Open DHTs are an attractive way to store data for decentralized applications, since DHTs are themselves decentralized; IPFS, Etherium, Storj, and BitTorrent all use DHTs. The ePOST paper describes a case study of use of a DHT in a decentralized application (e-mail), and explains a number of unexpected reliability and consistency problems that arose, along with solutions. The KAD paper focuses on malicious Sybil attacks on a Kademlia DHT. Our job is to try to form an opinion about whether, all things considered, open DHTs are promising as a foundation for decentralized applications.
Are there lessons from ePOST about basing decentralized applications on peer-to-peer storage, particularly DHTs?
In ePost Section 3.1, what is the point of the multicast? What would go wrong if senders didn't perform the multicast (i.e. they only inserted the new message into the DHT)?
Why does ePOST store a log of each user's actions? Why not just store the user's mail directly in the DHT?
How is the ePOST log structured (e.g. how does one find the log records)? The POST paper explains some details.
ePOST Section 3.3 says that almost all of the data in the DHT is immutable. What prevents the data from being changed? Is e-mail data naturally immutable, or does some aspect of the design force use of immutable storage? Would it make sense to represent folders, "read" flags, and deletion using mutable data?
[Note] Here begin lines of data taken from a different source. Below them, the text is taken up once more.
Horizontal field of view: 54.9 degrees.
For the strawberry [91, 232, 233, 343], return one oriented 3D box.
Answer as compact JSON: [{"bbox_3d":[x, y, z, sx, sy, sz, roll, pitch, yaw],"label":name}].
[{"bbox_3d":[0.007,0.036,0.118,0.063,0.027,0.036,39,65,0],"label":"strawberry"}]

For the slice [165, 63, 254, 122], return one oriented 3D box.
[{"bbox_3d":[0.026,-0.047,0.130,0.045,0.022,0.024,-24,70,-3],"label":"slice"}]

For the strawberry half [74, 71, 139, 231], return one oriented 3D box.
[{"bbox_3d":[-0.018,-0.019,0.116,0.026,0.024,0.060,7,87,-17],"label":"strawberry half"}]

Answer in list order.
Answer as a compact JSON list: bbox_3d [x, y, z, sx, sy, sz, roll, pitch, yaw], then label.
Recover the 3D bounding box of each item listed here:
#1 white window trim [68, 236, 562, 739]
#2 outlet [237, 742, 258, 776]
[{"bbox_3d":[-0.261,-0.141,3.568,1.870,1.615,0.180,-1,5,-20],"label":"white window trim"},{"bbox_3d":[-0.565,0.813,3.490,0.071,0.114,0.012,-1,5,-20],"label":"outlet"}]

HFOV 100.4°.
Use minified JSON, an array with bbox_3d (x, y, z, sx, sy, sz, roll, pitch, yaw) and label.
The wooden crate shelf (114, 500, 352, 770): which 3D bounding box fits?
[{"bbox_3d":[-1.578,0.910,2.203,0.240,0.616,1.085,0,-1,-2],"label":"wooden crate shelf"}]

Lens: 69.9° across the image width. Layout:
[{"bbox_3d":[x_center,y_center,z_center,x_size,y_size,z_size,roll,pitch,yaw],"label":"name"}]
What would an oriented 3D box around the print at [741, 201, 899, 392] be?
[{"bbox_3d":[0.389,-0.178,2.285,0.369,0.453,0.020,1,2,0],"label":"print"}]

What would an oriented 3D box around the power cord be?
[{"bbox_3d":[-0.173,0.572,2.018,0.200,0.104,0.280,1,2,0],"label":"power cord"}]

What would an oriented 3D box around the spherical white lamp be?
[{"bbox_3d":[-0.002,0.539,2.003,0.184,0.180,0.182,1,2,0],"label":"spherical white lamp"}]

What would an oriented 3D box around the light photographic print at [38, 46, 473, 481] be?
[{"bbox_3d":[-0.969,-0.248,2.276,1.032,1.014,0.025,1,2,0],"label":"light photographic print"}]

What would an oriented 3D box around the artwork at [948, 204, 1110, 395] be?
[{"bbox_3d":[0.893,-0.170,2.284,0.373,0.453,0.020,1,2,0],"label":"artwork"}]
ePOST Section 4.1 says that network partitions occur in real life, and caused trouble for ePOST. How would other systems we've looked at cope with partition?
The POST paper is a short read and explains some of the background for ePOST.
The POST paper's Section 2 mentions that it relies on the Pastry secure routing system. How does Pastry provide security?
Could the certificate authority in Section 3 of the POST paper use Keybase or Blockstack?
The KAD paper's Section 5 suggests an anti-Sybil scheme in which a central CA registers users and assigns them IDs. Does that seems like a good design?
Why not instead require each node to have a public/private key pair, to use its public key (or a hash of it) as its ID, and to have other nodes check signatures on messages? Would that prevent nodes from being able to choose their own IDs, and thus prevent nodes from executing eclipse attacks?
Why not require each node to use an ID that is a hash of its IP address? Wouldn't that prevent nodes from being able to choose their own IDs, and also prevent attackers from creating large numbers of fake "Sybil" nodes?
What was discovered to be wrong with Ethereum's use of Kademlia in early 2018? Was it serious? What was the fix?